> [ASSIGNMENT] Check every line below for the word "werden" and copy the ones that have it.

Collection entries:
__________________________________________________

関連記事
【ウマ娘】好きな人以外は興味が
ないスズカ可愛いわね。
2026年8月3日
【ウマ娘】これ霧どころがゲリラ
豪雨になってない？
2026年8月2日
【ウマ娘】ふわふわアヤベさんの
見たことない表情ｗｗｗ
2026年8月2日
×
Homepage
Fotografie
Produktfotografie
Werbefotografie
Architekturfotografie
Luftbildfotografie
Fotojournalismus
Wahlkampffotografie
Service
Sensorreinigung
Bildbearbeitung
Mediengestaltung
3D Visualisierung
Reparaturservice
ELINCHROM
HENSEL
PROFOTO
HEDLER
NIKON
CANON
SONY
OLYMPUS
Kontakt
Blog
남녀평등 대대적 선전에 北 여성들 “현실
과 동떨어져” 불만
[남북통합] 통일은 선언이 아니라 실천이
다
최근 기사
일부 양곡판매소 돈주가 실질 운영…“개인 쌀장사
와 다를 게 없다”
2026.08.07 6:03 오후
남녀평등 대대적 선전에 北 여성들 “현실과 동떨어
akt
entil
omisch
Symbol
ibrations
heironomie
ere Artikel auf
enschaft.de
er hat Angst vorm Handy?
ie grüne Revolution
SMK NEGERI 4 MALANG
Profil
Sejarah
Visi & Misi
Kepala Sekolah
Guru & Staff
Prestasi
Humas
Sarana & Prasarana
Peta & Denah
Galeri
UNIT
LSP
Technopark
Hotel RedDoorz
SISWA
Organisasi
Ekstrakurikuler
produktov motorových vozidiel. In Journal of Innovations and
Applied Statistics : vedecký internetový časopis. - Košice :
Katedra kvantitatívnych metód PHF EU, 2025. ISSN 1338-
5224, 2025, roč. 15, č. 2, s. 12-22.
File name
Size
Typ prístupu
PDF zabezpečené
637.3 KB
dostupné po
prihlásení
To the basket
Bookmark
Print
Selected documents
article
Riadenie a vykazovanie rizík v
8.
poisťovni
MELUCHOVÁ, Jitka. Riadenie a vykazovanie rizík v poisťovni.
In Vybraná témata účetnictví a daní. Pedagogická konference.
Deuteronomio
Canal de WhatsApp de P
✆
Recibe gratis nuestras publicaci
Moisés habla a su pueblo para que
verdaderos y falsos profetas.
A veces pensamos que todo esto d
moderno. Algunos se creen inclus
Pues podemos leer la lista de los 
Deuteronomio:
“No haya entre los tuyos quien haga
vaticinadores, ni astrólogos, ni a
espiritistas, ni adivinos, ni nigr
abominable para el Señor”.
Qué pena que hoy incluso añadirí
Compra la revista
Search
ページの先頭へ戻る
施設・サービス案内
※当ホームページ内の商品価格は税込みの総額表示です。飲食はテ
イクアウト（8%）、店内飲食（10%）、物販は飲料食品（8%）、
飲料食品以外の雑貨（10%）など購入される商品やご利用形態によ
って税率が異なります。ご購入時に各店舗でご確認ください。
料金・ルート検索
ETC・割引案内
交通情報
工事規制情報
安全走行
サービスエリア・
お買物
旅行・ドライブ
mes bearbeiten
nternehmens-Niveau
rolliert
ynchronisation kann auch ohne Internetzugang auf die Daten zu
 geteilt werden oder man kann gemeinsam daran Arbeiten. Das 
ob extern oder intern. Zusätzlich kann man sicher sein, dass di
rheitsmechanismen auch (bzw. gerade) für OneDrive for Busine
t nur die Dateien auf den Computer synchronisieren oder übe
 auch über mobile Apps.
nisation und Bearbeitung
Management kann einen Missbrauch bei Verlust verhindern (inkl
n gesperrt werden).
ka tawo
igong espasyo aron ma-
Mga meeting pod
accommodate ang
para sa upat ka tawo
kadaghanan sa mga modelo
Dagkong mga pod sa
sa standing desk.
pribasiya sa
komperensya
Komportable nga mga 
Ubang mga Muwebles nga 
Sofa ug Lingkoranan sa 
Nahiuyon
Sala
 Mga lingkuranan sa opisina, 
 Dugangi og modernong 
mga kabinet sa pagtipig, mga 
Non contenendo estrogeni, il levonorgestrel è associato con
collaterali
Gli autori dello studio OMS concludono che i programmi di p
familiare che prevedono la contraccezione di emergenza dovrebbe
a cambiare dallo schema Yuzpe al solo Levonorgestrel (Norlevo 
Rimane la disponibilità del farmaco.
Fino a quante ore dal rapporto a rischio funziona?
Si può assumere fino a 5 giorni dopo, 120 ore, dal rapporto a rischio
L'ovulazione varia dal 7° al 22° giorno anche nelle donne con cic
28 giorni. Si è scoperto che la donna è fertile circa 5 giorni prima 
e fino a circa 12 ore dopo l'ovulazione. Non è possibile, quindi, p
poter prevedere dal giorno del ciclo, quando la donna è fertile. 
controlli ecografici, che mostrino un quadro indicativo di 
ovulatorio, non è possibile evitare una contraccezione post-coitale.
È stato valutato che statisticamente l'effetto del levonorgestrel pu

__________________________________________________

> [OUTPUT OF THE EXERCISE]
 geteilt werden oder man kann gemeinsam daran Arbeiten. Das 
n gesperrt werden).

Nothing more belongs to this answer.